Place apples in a saucepan.

Pop them into a saucepan that is large enough to hold them.

Add 1 cup of water.

You can simply add 1 cup of water, or you can add apple juice, or even apple cider. If you are creating an even larger amount of apple sauce, you may want to increase the liquid by a little, or a lot.

Add the juice of 1 lemon.

For a bit of zing, squeeze a lemon in at this point too.

Add 1/2 cup of brown sugar (optional).

I personally don’t add the sugar, and some like to substitute sugar for maple syrup, however it does add a depth of colour, and a whole lot of delicious sweetness to your sauce!

Add 1 teaspoon of ground cinnamon.

Add 1 teaspoon of ground cinnamon. Other spices such as cloves can be added, but don’t go too crazy on your first batch. 1 clove in my spiced apple sauce was enough. Most spices that go well in chai add some lovely flavour to your apple sauce. Another optional spice would be nutmeg. Apple sauce really is so versatile you can modify your spices to taste.

Stir over medium heat, cover & cook for 25 mins.

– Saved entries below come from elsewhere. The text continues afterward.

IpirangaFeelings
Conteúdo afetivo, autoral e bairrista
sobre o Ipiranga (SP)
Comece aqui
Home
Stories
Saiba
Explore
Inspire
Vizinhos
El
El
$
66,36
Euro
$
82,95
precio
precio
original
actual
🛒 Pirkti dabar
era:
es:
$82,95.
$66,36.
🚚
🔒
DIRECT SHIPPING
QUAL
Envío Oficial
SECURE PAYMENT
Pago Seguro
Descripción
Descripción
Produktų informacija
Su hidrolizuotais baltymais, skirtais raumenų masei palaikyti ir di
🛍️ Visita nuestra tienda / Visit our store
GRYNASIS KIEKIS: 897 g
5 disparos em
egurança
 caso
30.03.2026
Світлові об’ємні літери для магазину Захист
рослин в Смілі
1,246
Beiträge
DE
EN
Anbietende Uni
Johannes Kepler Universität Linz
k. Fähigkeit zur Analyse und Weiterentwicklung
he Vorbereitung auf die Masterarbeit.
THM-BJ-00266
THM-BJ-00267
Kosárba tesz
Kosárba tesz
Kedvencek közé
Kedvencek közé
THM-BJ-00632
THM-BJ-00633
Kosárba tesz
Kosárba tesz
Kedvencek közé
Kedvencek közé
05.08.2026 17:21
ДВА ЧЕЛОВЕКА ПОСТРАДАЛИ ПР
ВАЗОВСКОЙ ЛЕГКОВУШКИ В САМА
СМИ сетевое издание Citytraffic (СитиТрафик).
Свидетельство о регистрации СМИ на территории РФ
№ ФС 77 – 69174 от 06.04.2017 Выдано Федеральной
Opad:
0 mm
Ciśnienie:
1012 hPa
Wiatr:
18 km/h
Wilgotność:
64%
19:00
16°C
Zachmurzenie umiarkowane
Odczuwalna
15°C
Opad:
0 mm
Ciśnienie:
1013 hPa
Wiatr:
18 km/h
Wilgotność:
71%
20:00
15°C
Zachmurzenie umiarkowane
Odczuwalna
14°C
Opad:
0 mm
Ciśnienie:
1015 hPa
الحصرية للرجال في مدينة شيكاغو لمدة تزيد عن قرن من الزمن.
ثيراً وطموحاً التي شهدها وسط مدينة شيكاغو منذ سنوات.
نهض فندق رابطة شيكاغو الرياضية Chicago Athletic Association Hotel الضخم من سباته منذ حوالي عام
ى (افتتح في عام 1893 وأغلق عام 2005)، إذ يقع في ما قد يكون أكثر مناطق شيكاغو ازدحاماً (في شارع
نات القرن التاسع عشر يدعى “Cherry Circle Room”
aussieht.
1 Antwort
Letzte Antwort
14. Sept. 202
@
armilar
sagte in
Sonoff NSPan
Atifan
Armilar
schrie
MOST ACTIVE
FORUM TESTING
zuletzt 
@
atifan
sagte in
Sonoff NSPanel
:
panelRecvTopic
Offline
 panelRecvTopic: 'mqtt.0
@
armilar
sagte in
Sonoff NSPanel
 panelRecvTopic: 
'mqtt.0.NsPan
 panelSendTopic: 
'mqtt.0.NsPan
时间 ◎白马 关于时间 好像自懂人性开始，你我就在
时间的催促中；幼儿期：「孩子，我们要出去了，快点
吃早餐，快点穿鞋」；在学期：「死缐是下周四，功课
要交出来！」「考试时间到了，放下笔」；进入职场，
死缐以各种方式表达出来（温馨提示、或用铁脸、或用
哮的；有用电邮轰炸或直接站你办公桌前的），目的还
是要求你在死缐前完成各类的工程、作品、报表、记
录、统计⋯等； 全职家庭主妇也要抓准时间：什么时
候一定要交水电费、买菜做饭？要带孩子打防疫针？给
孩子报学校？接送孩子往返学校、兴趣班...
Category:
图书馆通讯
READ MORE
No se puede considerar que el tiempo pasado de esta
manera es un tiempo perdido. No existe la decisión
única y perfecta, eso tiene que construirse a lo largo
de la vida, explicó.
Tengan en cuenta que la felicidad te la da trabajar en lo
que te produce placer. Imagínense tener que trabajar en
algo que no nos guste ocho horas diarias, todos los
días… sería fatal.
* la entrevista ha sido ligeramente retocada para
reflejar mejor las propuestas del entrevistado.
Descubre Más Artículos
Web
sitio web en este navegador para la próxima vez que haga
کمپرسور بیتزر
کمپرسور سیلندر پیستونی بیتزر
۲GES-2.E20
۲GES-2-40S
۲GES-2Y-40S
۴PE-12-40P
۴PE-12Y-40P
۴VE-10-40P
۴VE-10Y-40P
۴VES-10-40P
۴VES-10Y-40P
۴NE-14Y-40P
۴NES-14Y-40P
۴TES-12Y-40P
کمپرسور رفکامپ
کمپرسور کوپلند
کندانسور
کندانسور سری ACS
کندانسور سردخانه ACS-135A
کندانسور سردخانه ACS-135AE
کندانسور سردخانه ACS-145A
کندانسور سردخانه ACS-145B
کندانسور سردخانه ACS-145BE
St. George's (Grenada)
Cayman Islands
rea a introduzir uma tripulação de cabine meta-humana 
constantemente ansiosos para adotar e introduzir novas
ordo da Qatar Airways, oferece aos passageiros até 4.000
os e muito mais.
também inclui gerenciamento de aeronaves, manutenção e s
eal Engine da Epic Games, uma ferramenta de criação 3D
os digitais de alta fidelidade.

Give your apples a stir over medium heat to get all the juices and spices mixed up over your apple pieces. Cover and let them cook for 25 minutes or so. Check after 20 minutes to see if they are all soft, and gauge if you then need to give them a little more time.

Blend your apple sauce

From here you have two options for how you want to approach creating texture for your apple sauce: you can use a blender to create a delectably smooth sauce with a creamy texture, or you can use a potato masher or fork to create a more chunky sauce. I found the potato masher quite easy to quickly create a lovely chunky texture, however when I had left the skins on they didn’t mash as easily and I had to remove them by hand. So if you want to make a chunky sauce, I would advise peeling the apples.

Remember to let the apple sauce cool down before using older style plastic blenders so no nasties transfer into the food from the hot plastic. Keep checking in to see if you have reached the consistency that you want, and if it is still too chunky – just keep going! The texture below is a well blended smooth and velvety texture.

Serve Up!

Now it is time to serve up your delicious apple sauce to be enjoyed. Serve it up with your morning porridge or pancakes, spoon a dollop over ice cream, or enjoy it with the well known pork chops option. Apple sauce is also popular for introducing baby to their first food as it is high in fibre and packed with vitamins.

12. Store – refrigerate and freeze your apple sauce

Re-purpose some jars bound for the recycling bin and use a funnel or spoon to fill them with apple sauce. Your apple sauce will keep in the fridge for a few days, or in the freezer for a lot longer. By filling our saucepan I made enough to eat now, store for later and also to give to friends, which was a lovely feeling.